Rows from a dataset
▽

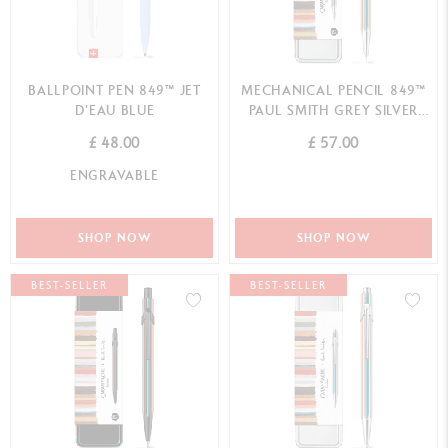
BALLPOINT PEN 849™ JET
MECHANICAL PENCIL 849™
D'EAU BLUE
PAUL SMITH GREY SILVER
(0.5MM)
£ 48.00
£ 57.00
ENGRAVABLE
SHOP NOW
SHOP NOW
BEST-SELLER
BEST-SELLER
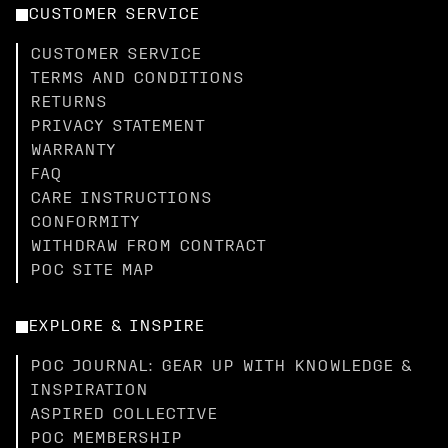
CUSTOMER SERVICE
CUSTOMER SERVICE
TERMS AND CONDITIONS
RETURNS
PRIVACY STATEMENT
WARRANTY
FAQ
CARE INSTRUCTIONS
CONFORMITY
WITHDRAW FROM CONTRACT
POC SITE MAP
EXPLORE & INSPIRE
POC JOURNAL: GEAR UP WITH KNOWLEDGE &
INSPIRATION
ASPIRED COLLECTIVE
POC MEMBERSHIP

△

Please copy down every line of text from the rows above, word for word, leaving the pictures out.

_WRITTEN RESPONSE_
BALLPOINT PEN 849™ JET
MECHANICAL PENCIL 849™
D'EAU BLUE
PAUL SMITH GREY SILVER
(0.5MM)
£ 48.00
£ 57.00
ENGRAVABLE
SHOP NOW
SHOP NOW
BEST-SELLER
BEST-SELLER
CUSTOMER SERVICE
CUSTOMER SERVICE
TERMS AND CONDITIONS
RETURNS
PRIVACY STATEMENT
WARRANTY
FAQ
CARE INSTRUCTIONS
CONFORMITY
WITHDRAW FROM CONTRACT
POC SITE MAP
EXPLORE & INSPIRE
POC JOURNAL: GEAR UP WITH KNOWLEDGE &
INSPIRATION
ASPIRED COLLECTIVE
POC MEMBERSHIP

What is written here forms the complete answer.